Working session on API examples | “User has their final protein structure, and wants to start a simulation” 75% of potential users will start with a “dirty” pdb structure, with missing protons and other problems. This will be very hard to accomodate. 20% of potential users will start with a PDB with protons assigned, such that substructure matching can help us fill in bond orders. This will be “medium difficulty” to accomodate (add bond orders/formal charges) 5% of potential users will somehow start with a protein as an SDF, and this requires little extra work to accomodate. (just add residue names/numbers) JW – We want to support the 20% and guide the 75% to another tool that will clean up their PDB structures
“User wants to modify an existing protein structure by covalently modifying a residue” Modifying one canonical amino acid to another canonical amino acid (including protonation state changes) Modifying a canonical amino acid to an unnatural amino acid
“User wants to stick a protein on a surface”
In the above cases, what are the user’s expectations for perceiving, iterating over, and modifying residues or other groups?
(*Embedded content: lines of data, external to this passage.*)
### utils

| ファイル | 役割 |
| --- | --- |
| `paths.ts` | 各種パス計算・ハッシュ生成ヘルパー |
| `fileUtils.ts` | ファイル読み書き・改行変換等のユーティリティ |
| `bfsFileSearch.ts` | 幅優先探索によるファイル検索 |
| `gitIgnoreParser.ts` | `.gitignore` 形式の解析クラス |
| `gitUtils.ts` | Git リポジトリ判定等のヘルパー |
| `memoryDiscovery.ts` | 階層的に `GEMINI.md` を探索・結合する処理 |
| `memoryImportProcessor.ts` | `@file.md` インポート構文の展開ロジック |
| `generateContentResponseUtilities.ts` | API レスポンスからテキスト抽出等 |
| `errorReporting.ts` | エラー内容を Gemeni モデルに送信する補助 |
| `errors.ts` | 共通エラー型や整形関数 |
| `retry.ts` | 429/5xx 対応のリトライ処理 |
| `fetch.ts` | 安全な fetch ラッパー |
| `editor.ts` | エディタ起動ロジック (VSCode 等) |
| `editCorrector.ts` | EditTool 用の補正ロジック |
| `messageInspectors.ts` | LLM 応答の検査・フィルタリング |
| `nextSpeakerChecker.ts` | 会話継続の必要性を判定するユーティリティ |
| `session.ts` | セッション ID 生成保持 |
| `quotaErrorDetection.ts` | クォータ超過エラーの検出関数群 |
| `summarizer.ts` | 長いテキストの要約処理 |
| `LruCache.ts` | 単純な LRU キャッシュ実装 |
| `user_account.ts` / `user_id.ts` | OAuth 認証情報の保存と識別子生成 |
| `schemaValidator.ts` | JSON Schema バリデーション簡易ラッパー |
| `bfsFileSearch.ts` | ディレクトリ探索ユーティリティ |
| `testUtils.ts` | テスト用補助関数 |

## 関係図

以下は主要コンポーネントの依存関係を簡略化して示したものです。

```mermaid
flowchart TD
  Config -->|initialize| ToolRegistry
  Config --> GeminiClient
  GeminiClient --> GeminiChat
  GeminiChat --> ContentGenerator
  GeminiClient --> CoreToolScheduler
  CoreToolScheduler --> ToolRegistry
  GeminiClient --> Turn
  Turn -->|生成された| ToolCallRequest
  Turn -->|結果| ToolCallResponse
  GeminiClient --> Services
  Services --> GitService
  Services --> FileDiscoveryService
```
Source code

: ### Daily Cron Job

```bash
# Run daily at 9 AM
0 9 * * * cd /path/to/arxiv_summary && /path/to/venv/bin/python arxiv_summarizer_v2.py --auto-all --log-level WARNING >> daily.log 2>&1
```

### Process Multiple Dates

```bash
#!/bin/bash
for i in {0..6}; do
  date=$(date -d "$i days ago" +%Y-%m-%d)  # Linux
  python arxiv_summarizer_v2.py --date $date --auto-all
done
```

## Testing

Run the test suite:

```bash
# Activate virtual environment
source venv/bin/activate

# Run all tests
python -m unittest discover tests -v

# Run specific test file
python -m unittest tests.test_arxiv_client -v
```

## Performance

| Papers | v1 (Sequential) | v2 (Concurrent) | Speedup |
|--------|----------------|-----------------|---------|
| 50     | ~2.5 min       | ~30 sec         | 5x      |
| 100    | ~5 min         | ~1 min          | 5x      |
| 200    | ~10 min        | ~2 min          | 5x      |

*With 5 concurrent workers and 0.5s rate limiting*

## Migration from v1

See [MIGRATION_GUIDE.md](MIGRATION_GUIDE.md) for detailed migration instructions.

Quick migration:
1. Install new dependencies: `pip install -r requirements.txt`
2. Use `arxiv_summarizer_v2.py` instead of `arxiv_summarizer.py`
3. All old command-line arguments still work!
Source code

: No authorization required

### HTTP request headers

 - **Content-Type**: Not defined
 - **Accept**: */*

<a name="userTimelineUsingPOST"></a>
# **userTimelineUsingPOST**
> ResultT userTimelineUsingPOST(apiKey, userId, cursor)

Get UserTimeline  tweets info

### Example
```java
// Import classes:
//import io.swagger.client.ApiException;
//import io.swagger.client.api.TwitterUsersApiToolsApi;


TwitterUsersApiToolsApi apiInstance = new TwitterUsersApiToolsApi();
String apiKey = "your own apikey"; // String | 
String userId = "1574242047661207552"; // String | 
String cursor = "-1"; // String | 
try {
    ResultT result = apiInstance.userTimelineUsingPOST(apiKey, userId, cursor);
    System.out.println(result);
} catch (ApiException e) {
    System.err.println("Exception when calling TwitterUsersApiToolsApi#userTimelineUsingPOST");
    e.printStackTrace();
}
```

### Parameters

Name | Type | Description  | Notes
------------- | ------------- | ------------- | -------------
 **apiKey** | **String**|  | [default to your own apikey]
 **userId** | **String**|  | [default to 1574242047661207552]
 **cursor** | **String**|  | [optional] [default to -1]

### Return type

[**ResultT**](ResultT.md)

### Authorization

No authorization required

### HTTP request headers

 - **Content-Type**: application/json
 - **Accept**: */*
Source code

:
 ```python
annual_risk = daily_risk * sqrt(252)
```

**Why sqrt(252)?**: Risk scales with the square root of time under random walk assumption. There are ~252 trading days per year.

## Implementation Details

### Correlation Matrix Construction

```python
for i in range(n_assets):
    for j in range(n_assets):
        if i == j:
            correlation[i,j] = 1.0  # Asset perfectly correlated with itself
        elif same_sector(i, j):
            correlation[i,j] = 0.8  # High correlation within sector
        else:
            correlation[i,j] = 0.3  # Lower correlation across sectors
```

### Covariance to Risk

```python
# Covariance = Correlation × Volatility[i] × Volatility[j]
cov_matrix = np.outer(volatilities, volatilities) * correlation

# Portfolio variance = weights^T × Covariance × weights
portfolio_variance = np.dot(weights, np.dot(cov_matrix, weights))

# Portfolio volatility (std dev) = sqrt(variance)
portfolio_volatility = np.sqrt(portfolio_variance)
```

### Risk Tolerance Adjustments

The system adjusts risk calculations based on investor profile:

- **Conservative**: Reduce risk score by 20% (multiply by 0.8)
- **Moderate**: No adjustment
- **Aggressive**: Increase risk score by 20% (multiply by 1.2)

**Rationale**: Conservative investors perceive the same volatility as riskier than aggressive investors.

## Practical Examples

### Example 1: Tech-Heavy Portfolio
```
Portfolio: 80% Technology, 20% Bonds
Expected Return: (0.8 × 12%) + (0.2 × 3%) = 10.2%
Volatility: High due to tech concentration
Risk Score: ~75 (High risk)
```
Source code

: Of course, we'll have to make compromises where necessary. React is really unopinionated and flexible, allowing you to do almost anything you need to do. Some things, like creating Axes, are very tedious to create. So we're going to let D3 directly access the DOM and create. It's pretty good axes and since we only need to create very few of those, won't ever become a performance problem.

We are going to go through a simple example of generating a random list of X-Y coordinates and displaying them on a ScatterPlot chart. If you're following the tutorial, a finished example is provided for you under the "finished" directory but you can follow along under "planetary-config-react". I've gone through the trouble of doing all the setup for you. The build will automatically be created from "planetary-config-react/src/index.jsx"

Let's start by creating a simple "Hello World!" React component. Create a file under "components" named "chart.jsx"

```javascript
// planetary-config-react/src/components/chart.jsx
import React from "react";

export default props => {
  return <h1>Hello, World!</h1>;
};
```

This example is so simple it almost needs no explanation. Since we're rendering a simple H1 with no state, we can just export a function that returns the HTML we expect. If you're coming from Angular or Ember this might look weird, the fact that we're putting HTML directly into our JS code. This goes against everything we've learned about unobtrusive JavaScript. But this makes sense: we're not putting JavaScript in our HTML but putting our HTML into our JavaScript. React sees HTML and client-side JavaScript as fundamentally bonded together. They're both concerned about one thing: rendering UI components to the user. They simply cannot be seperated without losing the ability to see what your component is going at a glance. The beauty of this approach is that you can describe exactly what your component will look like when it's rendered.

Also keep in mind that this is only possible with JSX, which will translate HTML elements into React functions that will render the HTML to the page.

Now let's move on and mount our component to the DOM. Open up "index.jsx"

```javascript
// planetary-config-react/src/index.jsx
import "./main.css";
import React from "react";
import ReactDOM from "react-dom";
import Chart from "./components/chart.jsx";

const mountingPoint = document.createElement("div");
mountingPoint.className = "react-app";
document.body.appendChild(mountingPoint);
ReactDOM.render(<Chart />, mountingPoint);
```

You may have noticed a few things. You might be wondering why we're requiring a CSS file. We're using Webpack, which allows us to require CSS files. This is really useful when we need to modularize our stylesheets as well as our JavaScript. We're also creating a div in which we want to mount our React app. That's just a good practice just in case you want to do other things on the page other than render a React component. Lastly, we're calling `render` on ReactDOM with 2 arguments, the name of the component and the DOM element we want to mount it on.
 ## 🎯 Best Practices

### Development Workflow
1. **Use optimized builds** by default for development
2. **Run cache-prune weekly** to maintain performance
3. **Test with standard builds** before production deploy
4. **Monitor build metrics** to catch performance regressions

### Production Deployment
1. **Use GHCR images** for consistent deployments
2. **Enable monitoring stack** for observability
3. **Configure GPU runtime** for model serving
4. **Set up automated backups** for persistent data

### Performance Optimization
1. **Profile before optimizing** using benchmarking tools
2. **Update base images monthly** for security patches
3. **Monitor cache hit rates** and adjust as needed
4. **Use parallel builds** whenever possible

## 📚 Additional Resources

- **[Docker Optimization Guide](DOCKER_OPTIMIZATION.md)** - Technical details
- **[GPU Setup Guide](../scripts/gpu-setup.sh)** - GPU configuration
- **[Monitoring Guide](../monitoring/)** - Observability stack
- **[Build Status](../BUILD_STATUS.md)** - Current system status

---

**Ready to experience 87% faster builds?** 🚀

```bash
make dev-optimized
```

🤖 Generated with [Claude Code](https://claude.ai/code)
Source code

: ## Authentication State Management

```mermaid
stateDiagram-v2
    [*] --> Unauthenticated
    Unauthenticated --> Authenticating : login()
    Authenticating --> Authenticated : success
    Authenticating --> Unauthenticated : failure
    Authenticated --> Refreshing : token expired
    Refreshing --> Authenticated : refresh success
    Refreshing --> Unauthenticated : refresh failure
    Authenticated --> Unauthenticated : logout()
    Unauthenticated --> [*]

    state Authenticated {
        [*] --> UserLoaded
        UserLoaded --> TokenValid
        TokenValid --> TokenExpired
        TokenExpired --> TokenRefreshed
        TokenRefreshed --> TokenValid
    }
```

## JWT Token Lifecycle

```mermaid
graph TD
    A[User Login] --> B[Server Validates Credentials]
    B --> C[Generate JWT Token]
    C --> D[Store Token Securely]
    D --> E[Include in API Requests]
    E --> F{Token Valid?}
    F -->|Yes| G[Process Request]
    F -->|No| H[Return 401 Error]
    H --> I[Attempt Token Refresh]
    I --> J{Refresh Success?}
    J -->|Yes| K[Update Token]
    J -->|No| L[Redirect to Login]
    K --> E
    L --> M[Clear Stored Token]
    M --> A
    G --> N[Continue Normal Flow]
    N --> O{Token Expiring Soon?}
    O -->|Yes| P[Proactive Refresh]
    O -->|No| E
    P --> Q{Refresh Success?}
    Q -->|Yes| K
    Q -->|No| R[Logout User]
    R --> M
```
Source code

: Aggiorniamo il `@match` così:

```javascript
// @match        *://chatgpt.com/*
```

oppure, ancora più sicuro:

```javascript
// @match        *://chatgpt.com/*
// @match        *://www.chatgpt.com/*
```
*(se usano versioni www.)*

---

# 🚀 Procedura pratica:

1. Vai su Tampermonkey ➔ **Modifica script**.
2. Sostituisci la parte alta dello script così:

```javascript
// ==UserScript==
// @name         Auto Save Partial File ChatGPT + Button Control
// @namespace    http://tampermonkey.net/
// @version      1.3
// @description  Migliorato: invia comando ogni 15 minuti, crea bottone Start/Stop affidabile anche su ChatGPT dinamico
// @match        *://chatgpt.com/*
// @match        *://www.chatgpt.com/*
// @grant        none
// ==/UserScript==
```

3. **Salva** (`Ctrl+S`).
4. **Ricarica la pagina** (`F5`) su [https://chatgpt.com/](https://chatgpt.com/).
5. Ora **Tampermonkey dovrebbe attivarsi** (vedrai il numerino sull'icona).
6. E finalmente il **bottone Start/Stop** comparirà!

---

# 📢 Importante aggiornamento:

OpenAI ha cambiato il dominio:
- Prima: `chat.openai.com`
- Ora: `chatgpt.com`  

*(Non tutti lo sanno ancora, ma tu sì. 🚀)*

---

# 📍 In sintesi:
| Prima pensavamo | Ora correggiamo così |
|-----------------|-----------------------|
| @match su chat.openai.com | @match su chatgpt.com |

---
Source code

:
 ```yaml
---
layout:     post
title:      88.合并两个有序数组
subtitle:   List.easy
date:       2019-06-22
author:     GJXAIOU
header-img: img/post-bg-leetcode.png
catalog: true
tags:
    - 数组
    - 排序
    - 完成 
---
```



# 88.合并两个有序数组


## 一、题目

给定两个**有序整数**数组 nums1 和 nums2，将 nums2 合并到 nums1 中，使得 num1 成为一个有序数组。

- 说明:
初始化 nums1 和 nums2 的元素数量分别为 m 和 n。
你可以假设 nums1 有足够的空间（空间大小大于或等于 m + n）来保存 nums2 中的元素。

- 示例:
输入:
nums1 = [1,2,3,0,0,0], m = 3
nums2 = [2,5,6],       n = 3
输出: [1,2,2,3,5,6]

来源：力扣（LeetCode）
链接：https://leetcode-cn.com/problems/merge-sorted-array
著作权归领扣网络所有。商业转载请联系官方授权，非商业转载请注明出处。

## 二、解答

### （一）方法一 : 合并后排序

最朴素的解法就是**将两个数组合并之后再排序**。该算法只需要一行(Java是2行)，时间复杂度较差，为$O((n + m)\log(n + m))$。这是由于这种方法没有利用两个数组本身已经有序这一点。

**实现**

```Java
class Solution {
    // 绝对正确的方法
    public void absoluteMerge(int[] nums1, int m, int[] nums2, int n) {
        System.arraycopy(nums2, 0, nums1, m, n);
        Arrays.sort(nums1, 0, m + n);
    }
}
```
Can these be handled by MDTraj/MDA? How can we ensure that the residue info that we assign/load will be compatible with MDTraj’s iterators? We can make protein.perceive_residues default behavior be MDTraj-compatible In file loaders that we implement, we can ensure that the data fields are loaded in an MDTraj-compatible way In the developer docs, we can state which metadata fields we expect to be populated in order to successfully run to_mdtraj (and list expected behavior in edge cases, like a converting metal surface without residue names to mdtraj) Can MDTraj see a bunch of atoms with residue information and generate the residue iterators over them? Or would WE need to explicitly provide both the atom info, and also the hierarchy info, before its residue iterators would work?
Matt Thompson can help us figure out what the “minimal hierarchy info” looks like, since the first major place where residue info can have an impact is in system export to other formats.
|